Collected data entries
▬▬▬▬▬▬
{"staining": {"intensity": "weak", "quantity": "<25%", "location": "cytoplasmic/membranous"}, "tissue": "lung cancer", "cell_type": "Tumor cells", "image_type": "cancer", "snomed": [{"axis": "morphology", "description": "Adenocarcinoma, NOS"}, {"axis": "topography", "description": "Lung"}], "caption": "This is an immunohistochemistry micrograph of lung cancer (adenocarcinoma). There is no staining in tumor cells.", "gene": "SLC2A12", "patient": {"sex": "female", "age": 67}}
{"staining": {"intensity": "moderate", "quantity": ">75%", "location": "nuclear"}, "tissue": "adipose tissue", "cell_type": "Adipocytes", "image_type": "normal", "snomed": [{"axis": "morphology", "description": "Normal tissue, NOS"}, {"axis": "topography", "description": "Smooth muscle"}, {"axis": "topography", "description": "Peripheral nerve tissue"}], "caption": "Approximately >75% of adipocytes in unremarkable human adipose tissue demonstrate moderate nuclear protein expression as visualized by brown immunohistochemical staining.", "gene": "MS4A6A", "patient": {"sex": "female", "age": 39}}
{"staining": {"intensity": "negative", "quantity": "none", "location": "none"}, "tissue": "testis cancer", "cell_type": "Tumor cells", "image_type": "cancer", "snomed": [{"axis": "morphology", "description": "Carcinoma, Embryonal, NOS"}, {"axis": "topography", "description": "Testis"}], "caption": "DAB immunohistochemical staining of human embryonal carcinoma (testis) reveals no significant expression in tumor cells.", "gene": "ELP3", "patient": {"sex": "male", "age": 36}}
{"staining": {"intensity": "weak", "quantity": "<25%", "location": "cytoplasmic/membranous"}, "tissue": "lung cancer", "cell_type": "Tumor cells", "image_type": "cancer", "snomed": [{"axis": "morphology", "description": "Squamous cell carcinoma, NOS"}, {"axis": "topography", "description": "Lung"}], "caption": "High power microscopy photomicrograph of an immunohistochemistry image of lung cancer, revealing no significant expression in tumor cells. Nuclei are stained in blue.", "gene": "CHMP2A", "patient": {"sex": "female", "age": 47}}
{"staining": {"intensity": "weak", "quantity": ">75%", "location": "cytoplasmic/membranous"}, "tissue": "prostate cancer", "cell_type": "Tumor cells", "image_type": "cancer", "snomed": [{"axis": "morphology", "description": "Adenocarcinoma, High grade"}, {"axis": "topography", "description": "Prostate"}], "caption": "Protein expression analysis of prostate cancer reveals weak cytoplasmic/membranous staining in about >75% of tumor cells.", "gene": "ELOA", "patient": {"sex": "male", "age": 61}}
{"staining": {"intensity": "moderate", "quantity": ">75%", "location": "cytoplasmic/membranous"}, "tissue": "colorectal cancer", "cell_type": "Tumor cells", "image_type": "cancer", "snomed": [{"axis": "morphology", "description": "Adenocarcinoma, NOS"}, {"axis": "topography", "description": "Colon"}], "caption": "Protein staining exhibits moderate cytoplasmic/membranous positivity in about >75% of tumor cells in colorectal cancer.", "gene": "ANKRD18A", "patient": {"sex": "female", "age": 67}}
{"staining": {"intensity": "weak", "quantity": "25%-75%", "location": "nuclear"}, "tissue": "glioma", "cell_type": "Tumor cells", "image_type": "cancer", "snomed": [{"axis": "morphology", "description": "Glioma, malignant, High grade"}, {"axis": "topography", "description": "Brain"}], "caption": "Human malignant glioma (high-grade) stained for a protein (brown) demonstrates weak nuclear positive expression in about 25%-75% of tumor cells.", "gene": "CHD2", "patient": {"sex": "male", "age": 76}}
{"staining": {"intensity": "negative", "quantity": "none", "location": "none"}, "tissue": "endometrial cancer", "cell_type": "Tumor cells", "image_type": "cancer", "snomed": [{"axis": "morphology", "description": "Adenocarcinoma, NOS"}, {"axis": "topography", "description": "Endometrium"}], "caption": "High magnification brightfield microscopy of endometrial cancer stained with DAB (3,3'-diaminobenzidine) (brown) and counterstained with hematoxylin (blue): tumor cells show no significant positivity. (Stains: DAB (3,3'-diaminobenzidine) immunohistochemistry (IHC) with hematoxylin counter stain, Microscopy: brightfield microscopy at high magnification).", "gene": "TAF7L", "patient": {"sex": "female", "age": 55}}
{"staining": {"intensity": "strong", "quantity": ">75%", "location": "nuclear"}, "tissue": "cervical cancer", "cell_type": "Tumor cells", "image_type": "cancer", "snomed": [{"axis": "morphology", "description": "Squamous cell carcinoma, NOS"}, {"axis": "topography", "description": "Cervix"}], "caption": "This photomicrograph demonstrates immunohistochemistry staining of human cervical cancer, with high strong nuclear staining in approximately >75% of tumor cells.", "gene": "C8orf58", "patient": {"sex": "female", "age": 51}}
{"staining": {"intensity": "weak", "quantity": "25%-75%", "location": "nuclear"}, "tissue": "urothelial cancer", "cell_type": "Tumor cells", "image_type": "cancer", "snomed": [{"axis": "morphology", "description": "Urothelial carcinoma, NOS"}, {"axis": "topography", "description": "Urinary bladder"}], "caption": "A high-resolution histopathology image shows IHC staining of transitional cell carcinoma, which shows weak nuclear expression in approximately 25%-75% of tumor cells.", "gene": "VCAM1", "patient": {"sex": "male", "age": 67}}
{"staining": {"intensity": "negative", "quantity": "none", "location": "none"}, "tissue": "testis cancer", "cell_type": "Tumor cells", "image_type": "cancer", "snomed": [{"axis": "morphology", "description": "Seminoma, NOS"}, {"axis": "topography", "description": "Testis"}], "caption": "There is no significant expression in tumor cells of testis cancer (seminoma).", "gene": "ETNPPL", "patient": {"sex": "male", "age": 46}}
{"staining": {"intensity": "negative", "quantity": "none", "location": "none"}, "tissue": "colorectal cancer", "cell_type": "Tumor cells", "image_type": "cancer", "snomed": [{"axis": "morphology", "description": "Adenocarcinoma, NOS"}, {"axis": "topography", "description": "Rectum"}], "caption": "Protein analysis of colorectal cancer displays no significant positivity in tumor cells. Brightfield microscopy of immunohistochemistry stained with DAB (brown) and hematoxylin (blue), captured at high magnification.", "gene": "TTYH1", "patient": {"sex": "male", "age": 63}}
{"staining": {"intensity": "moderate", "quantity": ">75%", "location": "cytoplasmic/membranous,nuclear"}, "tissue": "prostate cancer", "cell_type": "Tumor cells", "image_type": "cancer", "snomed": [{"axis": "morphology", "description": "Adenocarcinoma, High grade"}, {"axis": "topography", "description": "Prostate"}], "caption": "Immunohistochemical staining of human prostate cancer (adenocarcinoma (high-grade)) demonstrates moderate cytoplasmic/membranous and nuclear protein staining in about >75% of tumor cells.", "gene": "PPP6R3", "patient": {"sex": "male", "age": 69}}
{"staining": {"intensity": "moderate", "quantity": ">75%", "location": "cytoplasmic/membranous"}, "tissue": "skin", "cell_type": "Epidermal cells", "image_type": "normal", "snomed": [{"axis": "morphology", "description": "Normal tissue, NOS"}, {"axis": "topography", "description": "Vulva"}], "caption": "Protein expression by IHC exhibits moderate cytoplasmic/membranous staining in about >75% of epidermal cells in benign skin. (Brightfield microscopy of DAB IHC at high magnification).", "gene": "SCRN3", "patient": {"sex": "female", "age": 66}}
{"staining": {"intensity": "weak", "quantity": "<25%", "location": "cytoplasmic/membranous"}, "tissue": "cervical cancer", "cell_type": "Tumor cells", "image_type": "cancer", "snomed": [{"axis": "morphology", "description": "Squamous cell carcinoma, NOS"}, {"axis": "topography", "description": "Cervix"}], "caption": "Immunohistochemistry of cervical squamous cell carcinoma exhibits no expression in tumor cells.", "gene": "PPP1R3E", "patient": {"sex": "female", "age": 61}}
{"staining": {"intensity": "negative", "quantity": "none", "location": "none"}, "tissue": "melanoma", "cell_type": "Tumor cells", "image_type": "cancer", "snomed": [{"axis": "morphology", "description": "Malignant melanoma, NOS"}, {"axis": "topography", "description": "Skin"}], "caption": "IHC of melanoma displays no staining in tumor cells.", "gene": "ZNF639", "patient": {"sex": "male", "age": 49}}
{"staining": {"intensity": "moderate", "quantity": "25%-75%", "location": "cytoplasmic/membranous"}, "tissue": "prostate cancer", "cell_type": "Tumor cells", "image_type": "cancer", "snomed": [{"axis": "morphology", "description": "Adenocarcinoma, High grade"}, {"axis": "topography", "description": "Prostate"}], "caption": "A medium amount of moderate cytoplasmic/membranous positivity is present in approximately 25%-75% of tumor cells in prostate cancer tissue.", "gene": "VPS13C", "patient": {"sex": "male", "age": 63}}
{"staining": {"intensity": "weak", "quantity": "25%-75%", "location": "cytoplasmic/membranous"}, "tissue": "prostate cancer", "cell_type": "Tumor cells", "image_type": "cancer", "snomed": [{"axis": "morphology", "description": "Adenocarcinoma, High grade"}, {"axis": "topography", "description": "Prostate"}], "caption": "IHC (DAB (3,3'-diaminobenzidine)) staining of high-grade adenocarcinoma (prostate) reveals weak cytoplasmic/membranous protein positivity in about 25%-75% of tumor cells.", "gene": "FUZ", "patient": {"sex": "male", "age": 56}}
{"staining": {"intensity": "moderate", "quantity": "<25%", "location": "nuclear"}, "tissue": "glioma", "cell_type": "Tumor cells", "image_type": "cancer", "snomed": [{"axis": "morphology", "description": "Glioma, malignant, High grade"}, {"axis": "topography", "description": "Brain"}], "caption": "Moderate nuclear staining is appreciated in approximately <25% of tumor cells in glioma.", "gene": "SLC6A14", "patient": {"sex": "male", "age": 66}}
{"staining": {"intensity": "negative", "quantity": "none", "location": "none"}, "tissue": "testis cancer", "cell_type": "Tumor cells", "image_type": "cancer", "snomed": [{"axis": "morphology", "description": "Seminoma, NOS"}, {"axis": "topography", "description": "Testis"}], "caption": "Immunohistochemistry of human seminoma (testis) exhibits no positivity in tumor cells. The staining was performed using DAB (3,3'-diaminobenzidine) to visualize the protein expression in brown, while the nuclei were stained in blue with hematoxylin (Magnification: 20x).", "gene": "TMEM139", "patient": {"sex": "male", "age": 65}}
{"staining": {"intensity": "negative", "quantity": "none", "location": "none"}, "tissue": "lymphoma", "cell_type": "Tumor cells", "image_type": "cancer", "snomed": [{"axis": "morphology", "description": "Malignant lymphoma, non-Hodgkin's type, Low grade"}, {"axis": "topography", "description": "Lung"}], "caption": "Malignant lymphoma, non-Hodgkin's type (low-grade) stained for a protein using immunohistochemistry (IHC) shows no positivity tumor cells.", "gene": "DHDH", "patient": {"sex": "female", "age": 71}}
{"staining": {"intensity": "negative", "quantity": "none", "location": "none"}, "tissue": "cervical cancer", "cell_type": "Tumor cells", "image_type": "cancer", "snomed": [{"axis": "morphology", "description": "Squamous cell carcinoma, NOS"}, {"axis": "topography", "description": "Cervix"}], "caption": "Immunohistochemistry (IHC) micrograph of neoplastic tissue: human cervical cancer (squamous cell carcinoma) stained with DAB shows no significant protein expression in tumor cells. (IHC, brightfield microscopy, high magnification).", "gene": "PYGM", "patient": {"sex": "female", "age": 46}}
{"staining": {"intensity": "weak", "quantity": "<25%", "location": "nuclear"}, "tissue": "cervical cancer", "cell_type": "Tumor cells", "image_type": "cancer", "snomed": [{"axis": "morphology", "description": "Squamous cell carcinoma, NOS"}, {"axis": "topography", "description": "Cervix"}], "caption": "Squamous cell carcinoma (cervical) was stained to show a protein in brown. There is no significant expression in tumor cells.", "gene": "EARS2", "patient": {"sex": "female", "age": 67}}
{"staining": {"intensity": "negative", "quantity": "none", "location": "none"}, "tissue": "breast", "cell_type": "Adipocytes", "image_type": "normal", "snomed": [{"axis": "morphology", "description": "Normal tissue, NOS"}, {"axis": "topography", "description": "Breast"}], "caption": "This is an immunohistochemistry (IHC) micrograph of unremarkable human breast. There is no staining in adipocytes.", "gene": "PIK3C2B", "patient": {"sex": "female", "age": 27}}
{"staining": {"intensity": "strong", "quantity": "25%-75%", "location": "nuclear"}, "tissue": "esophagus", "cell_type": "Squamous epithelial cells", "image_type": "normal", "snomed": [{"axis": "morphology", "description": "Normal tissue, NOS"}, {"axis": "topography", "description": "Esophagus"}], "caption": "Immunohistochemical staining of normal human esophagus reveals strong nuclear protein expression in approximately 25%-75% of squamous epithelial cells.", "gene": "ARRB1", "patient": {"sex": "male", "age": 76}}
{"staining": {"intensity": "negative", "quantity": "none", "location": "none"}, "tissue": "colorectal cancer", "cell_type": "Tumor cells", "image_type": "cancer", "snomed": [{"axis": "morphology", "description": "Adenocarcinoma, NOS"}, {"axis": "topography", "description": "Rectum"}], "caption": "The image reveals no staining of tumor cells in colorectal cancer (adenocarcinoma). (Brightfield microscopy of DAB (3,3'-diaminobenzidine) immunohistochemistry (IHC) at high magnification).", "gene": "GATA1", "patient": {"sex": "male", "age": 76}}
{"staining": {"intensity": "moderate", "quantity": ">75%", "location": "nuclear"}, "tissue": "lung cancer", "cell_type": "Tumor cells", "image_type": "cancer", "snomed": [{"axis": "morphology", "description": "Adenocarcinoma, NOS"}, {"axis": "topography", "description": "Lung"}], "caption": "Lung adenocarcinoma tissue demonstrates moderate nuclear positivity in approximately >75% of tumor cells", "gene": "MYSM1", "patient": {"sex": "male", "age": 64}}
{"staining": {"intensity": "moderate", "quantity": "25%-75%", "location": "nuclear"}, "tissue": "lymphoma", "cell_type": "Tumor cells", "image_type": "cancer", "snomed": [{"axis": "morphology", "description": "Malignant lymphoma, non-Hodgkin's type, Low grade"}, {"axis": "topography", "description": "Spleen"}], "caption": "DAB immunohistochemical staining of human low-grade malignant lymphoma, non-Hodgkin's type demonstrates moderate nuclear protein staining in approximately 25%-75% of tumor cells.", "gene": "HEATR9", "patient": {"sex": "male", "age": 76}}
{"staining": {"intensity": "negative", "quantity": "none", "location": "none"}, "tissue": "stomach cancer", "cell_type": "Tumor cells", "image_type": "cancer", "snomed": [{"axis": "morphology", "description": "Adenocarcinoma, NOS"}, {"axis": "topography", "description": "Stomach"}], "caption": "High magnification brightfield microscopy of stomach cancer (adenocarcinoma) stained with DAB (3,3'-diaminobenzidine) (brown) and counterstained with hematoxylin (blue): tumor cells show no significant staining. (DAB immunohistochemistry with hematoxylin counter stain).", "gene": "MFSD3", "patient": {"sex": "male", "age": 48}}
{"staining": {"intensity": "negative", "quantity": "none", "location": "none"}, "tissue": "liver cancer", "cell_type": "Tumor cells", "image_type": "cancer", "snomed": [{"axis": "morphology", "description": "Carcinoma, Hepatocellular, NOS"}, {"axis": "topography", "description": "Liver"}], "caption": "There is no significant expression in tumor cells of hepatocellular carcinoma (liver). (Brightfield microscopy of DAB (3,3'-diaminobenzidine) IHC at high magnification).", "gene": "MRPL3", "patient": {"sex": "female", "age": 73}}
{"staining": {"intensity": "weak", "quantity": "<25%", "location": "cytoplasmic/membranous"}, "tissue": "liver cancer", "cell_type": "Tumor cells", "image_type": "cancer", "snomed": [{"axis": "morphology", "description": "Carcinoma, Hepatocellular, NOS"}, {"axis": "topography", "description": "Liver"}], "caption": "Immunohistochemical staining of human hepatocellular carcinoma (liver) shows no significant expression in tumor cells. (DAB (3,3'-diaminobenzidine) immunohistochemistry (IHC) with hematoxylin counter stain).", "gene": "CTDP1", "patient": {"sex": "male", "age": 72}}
▬▬▬▬▬▬
Exercise prompt
Look through the entries above. Copy out every line holding the word "glioma".

The completed task
{"staining": {"intensity": "weak", "quantity": "25%-75%", "location": "nuclear"}, "tissue": "glioma", "cell_type": "Tumor cells", "image_type": "cancer", "snomed": [{"axis": "morphology", "description": "Glioma, malignant, High grade"}, {"axis": "topography", "description": "Brain"}], "caption": "Human malignant glioma (high-grade) stained for a protein (brown) demonstrates weak nuclear positive expression in about 25%-75% of tumor cells.", "gene": "CHD2", "patient": {"sex": "male", "age": 76}}
{"staining": {"intensity": "moderate", "quantity": "<25%", "location": "nuclear"}, "tissue": "glioma", "cell_type": "Tumor cells", "image_type": "cancer", "snomed": [{"axis": "morphology", "description": "Glioma, malignant, High grade"}, {"axis": "topography", "description": "Brain"}], "caption": "Moderate nuclear staining is appreciated in approximately <25% of tumor cells in glioma.", "gene": "SLC6A14", "patient": {"sex": "male", "age": 66}}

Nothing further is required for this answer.